QUESTIONS OF TRUTH AND LOVE Brock Clarke engages.
Reviewing Brock Clarke's last novel, An Arsonist's Guide to Writers' Homes in New England
(Algonquin), three years ago — before the author moved to Portland, started teaching at Bowdoin College, and released his new book, Exley
, which he'll read at Longfellow Books next week — I admired its mischievous streak, as a book ironically contemptuous of people who treat books and their authors as sacred objects, and which had great fun with its central question: "if a good story leads you to do bad things, can it be a good story after all?"
That phrase is never uttered in Exley, but the question is still appropriate. In the book, a precocious, speed-reading nine-year-old named Miller investigates his father's disappearance by, in part, scrutinizing dad's favorite book, Frederick Exley's "fictional memoir" A Fan's Notes. The book is treated with reverence by Miller's father: he owns multiple copies and models his speech after its profane, hard-drinking protagonist; it is, in fact, the only book Miller's father has read during Miller's life.
The whereabouts of Miller's father are up for debate: he tells Miller and his mother, Carrie, that he's gone to enlist in the army and fight in Iraq, and writes his son letters from the battlefield.
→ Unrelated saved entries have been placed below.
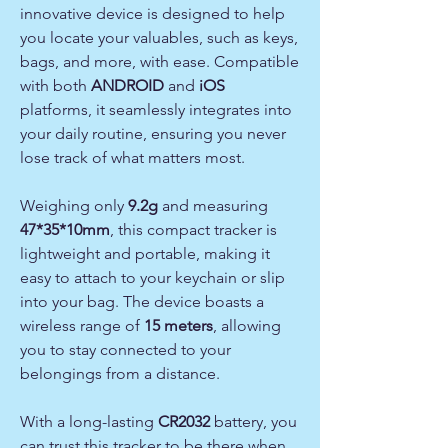
innovative device is designed to help
you locate your valuables, such as keys,
bags, and more, with ease. Compatible
with both
ANDROID
and
iOS
platforms, it seamlessly integrates into
your daily routine, ensuring you never
lose track of what matters most.
Weighing only
9.2g
and measuring
47*35*10mm
, this compact tracker is
lightweight and portable, making it
easy to attach to your keychain or slip
into your bag. The device boasts a
wireless range of
15 meters
, allowing
you to stay connected to your
belongings from a distance.
With a long-lasting
CR2032
battery, you
can trust this tracker to be there when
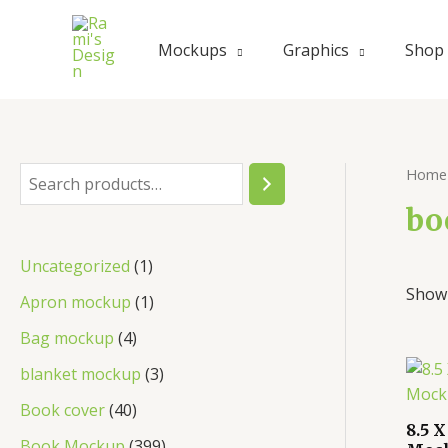
Skip
to
Mockups
Graphics
Shop
content
Home
S
e
bo
a
1
Uncategorized
1
r
Showi
p
1
Apron mockup
1
c
r
p
4
Bag mockup
4
h
o
r
p
3
blanket mockup
3
d
o
r
p
4
Book cover
40
u
d
8.5 
o
r
0
3
Book Mockup
399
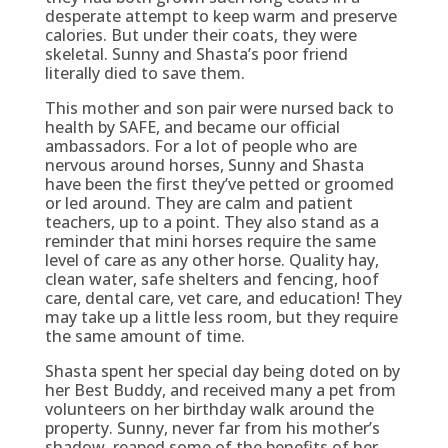
desperate attempt to keep warm and preserve
calories. But under their coats, they were
skeletal. Sunny and Shasta’s poor friend
literally died to save them.
This mother and son pair were nursed back to
health by SAFE, and became our official
ambassadors. For a lot of people who are
nervous around horses, Sunny and Shasta
have been the first they’ve petted or groomed
or led around. They are calm and patient
teachers, up to a point. They also stand as a
reminder that mini horses require the same
level of care as any other horse. Quality hay,
clean water, safe shelters and fencing, hoof
care, dental care, vet care, and education! They
may take up a little less room, but they require
the same amount of time.
Shasta spent her special day being doted on by
her Best Buddy, and received many a pet from
volunteers on her birthday walk around the
property. Sunny, never far from his mother’s
shadow, reaped some of the benefits of her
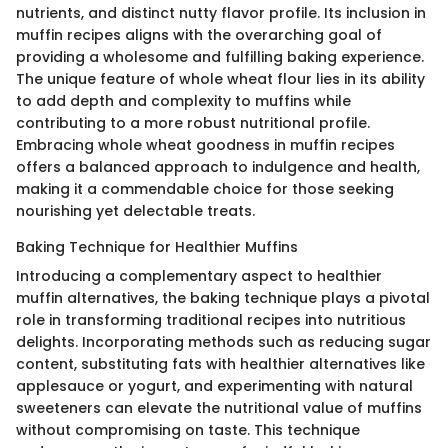
nutrients, and distinct nutty flavor profile. Its inclusion in
muffin recipes aligns with the overarching goal of
providing a wholesome and fulfilling baking experience.
The unique feature of whole wheat flour lies in its ability
to add depth and complexity to muffins while
contributing to a more robust nutritional profile.
Embracing whole wheat goodness in muffin recipes
offers a balanced approach to indulgence and health,
making it a commendable choice for those seeking
nourishing yet delectable treats.
Baking Technique for Healthier Muffins
Introducing a complementary aspect to healthier
muffin alternatives, the baking technique plays a pivotal
role in transforming traditional recipes into nutritious
delights. Incorporating methods such as reducing sugar
content, substituting fats with healthier alternatives like
applesauce or yogurt, and experimenting with natural
sweeteners can elevate the nutritional value of muffins
without compromising on taste. This technique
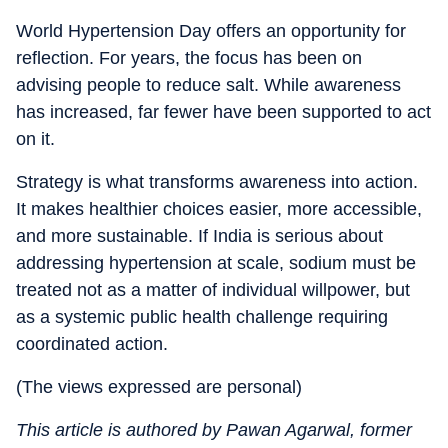
World Hypertension Day offers an opportunity for
reflection. For years, the focus has been on
advising people to reduce salt. While awareness
has increased, far fewer have been supported to act
on it.
Strategy is what transforms awareness into action.
It makes healthier choices easier, more accessible,
and more sustainable. If India is serious about
addressing hypertension at scale, sodium must be
treated not as a matter of individual willpower, but
as a systemic public health challenge requiring
coordinated action.
(The views expressed are personal)
This article is authored by Pawan Agarwal, former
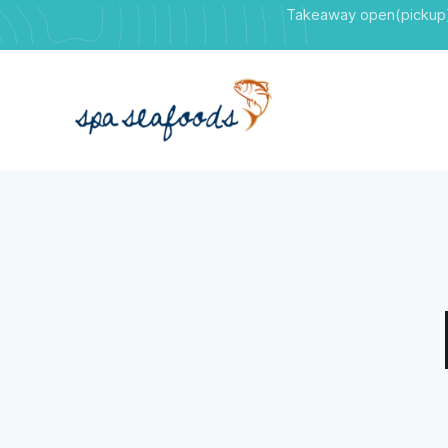
Takeaway open(pickup)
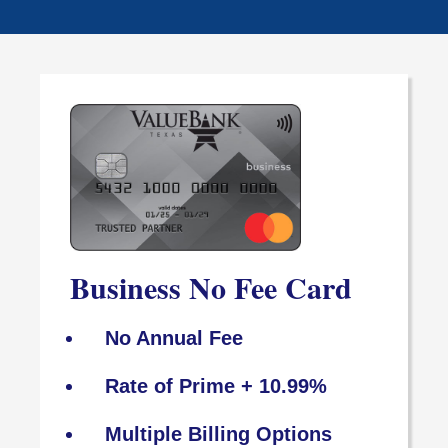
Business No Fee Card
No Annual Fee
Rate of Prime + 10.99%
Multiple Billing Options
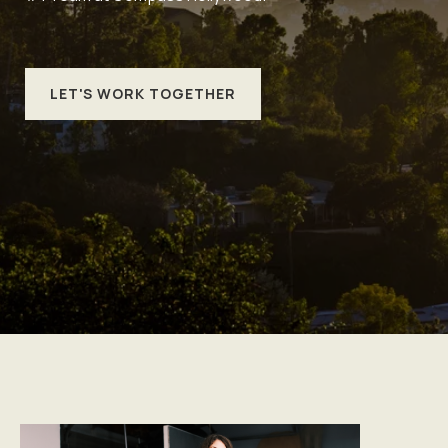
LET'S WORK TOGETHER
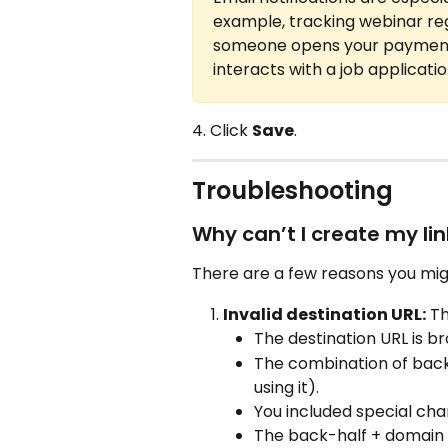
example, tracking webinar regi
someone opens your payment 
interacts with a job applicatio
4. Click 
Save
.
Troubleshooting
Why can’t I create my lin
There are a few reasons you migh
Invalid destination URL:
 T
The destination URL is b
The combination of back-
using it).
You included special cha
The back-half + domain y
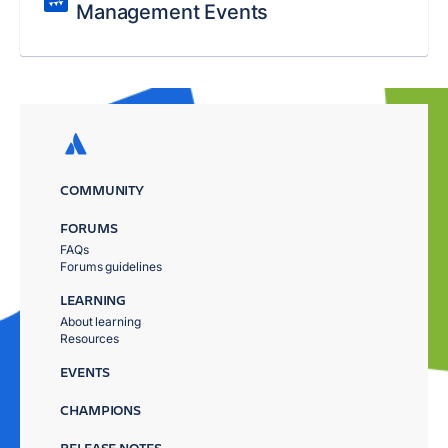
Management Events
COMMUNITY
FORUMS
FAQs
Forums guidelines
LEARNING
About learning
Resources
EVENTS
CHAMPIONS
RELEASE NOTES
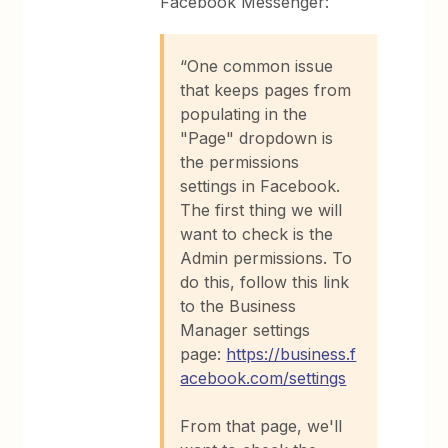
Facebook Messenger:
“One common issue
that keeps pages from
populating in the
"Page" dropdown is
the permissions
settings in Facebook.
The first thing we will
want to check is the
Admin permissions. To
do this, follow this link
to the Business
Manager settings
page:
https://business.f
acebook.com/settings
From that page, we'll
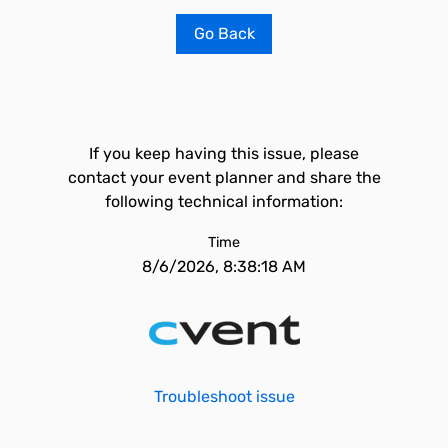
Go Back
If you keep having this issue, please
contact your event planner and share the
following technical information:
Time
8/6/2026, 8:38:18 AM
Troubleshoot issue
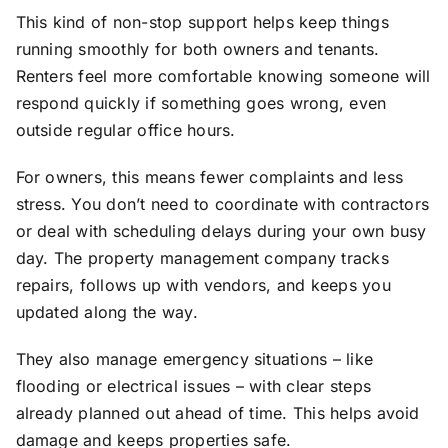
This kind of non-stop support helps keep things
running smoothly for both owners and tenants.
Renters feel more comfortable knowing someone will
respond quickly if something goes wrong, even
outside regular office hours.
For owners, this means fewer complaints and less
stress. You don’t need to coordinate with contractors
or deal with scheduling delays during your own busy
day. The property management company tracks
repairs, follows up with vendors, and keeps you
updated along the way.
They also manage emergency situations – like
flooding or electrical issues – with clear steps
already planned out ahead of time. This helps avoid
damage and keeps properties safe.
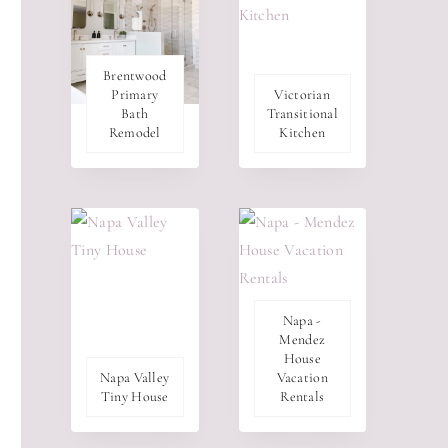
Brentwood
Primary
Victorian
Bath
Transitional
Remodel
Kitchen
Napa -
Mendez
House
Napa Valley
Vacation
Tiny House
Rentals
Carrie cannot fathom the possibility, so Miller wonders if his father left her for another woman. Further complicating matters, Miller so desperately wants to believe his father is in the war that, on a hunch, he visits the VA hospital in his hometown of Watertown, New York, and is convinced that his father is there, comatose. Miller decides the only way to save his father is to track down Frederick Exley, who will surely rouse him from his slumber.
Meanwhile, Miller pays regular visits to a stuffy, unhelpful psychiatrist, whom Miller — in an effort to receive better counsel — renames and trains to ask more helpful questions. The doctor obeys all of Miller's demands, thanks to an ulterior motive: wooing the boy's mother.
Both Miller and his psychiatrist narrate the novel, and both prove unreliable protagonists: Miller is relentlessly speculative in his attempts to track down Exley and the truth of his father's abandonment, but is equally prone to delusion; his doctor, inspired by both Miller and, later, A Fan's Notes, eventually fancies himself a detective, employing shady tactics in order to both heal Miller and seduce Carrie.
Like An Arsonist's Guide, Exley is dense with plot twists (both serious and absurd) and with ideas of narrative authenticity, playfully tackling the questions raised by a muse like Exley's 1968 book: if we fudge the truth in the service of a good story, should the story be treated as truth at all? How do we still love others after we realize they're not who we thought they were?
Clarke seems more engaged with these questions than he was in An Arsonist's Guide; their thematic relevance has more gravity, both thanks to and in spite of Miller's narration, which owes too strong a debt to the protagonist of Jonathan Safran Foer's Extremely Loud and Incredibly Close, with his sometimes-profound, sometimes-precious observations and quirks in the face of tragic realities a child shouldn't have to stand up to. Miller's intelligence strains credulity, but it's difficult not to be both amused and touched as he likens a fight with his mother to one between "an old married couple: neither of us would admit we were wrong unless we were presented with proof that we were wrong."